MSD RHAs and RDAs are “advisors”, and they act in their roles not to deliver medical (treatment) services to patients, they simply give advice as a MSD or WINZ employee. Sadly it is treated a little differently, and others and I have discussed this repeatedly, read about the rules, and there is a gap in the law, which MSD is able to exploit and use.
Mary –
See also this typical standard job description for a Regional Health Advisor:
http://www.bfound.net/Company/210-20120504151043.pdf
It is intentional that the scope of responsibilities is set rather widely, and also look at the kind of experience they ask for. They list various health professions, even social worker being one, so any tertiary qualification as a social worker, or a nurse, a rehab professional of whatever sort, that gives them the authority to make recommendations on ALL cases put before them!
I know a RHA who has no proper “medical” qualification, but only in counselling, in social work, in working “with” psychologists, teachers, other counsellors and so on, but without such own skills.
They are simply “advising” case managers, who make the decisions about medical issues clients have. But it is also written on the WINZ website somewhere, that they usually will follow those recommendations. It is an arrangement set up to intentionally make it near impossible to hold one person as MSD staff responsible. They can always pass the buck, and say, I was only doing my duty.
Yet the true “decision-makers” are the RHAs, the RDAs, and in certain cases the PHA (Dr D. Bratt) and/or PDA (Anne Hawker), but they are protected by the systemic setup, able to hide behind the frontline curtains.
Excellent article about the ‘bio-physical’ theory of disability underlying the Natz benefit ‘reforms’.
http://blacktrianglecampaign.org/2012/05/31/a-tale-of-two-models-disabled-people-vs-unum-atos-government-and-disability-charities-by-debbie-jolly-dpac/
A, I worked for Ryder-Cheshire
B, http://en.wikipedia.org/wiki/Social_constructionism
C, http://en.wikipedia.org/wiki/Disability#The_social_model
Oops! I meant bio-psychophysical not bio-physical.
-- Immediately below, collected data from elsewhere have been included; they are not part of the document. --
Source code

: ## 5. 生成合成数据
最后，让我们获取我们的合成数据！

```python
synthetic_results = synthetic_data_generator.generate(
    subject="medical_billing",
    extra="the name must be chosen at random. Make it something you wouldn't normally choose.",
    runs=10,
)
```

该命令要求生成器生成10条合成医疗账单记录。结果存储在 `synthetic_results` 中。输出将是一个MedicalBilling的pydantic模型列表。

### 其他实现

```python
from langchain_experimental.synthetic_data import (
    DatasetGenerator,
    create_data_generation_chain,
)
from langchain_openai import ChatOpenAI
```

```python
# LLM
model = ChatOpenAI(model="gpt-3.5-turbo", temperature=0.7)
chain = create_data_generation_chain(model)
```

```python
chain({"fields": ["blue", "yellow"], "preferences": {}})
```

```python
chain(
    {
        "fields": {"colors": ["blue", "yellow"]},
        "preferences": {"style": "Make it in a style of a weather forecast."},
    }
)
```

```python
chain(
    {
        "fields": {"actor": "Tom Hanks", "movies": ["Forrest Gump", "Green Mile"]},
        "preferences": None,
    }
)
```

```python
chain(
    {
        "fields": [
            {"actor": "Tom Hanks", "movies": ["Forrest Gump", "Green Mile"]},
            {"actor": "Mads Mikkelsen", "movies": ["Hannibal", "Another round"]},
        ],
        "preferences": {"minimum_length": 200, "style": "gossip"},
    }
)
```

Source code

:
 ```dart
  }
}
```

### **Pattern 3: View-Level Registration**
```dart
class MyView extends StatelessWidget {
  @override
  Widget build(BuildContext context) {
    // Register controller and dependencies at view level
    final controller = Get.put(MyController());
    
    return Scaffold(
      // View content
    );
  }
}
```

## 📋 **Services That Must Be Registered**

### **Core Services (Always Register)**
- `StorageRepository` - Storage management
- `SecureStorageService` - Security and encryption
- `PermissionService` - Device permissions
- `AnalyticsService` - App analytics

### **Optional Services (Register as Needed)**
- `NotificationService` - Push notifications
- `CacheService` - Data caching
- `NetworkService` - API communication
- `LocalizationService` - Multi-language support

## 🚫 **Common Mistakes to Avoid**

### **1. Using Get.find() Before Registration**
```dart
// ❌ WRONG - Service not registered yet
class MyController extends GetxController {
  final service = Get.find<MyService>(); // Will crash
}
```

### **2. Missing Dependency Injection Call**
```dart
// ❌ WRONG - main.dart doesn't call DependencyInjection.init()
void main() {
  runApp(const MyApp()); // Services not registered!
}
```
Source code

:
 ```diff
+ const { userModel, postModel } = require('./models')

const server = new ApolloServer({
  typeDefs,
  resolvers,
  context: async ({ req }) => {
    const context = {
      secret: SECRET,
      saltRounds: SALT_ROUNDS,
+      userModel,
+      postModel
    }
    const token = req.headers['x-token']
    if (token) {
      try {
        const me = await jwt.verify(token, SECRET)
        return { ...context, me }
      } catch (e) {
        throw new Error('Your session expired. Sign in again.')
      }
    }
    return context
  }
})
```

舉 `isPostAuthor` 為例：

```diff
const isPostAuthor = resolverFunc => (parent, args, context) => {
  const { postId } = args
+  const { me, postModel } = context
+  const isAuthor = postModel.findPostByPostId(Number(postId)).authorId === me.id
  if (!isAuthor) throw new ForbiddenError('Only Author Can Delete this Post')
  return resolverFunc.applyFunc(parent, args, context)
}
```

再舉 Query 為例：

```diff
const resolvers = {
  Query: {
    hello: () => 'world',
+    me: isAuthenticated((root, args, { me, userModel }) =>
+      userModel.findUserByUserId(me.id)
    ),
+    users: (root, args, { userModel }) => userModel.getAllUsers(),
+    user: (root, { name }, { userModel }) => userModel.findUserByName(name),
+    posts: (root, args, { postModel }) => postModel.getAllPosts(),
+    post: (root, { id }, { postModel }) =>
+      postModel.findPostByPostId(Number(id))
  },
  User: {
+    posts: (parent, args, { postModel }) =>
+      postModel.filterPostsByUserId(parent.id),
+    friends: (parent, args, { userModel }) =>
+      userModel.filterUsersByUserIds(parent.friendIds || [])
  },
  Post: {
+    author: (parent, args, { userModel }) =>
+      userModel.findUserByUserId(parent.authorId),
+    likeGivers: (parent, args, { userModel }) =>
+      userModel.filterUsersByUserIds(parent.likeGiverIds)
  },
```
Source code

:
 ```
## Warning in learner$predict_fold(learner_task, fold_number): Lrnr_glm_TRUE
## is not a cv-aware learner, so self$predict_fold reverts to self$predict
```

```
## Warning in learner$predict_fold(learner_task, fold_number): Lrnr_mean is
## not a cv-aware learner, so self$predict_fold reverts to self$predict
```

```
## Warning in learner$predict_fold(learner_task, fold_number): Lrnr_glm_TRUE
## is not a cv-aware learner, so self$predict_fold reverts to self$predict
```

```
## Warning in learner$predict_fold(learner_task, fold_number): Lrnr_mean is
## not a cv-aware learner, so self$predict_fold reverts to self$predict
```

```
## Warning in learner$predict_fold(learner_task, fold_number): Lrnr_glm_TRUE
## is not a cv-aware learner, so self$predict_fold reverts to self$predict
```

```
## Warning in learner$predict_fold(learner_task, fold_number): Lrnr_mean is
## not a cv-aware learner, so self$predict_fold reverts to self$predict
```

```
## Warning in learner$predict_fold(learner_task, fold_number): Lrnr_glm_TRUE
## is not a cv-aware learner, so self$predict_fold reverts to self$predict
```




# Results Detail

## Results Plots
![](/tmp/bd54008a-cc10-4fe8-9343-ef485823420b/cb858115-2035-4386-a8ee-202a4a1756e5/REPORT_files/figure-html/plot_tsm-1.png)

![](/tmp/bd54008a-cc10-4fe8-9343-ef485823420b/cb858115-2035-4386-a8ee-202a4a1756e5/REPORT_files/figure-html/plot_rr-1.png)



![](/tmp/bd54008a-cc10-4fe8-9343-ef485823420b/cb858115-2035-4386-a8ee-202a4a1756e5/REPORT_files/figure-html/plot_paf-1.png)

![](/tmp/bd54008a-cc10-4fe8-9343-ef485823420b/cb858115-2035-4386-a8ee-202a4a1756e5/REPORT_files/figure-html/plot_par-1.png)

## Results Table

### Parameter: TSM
http://funkymangosmusings.blogspot.co.nz/2012/01/modelling-disability-spartacusreport.html
Yes that is a highly impressive, revealing and informative article, for which I had already posted the link in ‘Open Mike’ for 02 Jan. 2013:
http://thestandard.org.nz/open-mike-02012013/#comment-568961
See comment 13 there for details.
“Bio psycho social” is a term much abused now, by those “assessors”, DPW, ATOS and others in the UK, and by Dr David Bratt, Principal Health Advisor for WINZ (MSD), Dr Des Gorman (ACC), Dr Beaumont (advising MSD) and a fair few other “experts” of the extreme position and “work ability” interpreation here in NZ.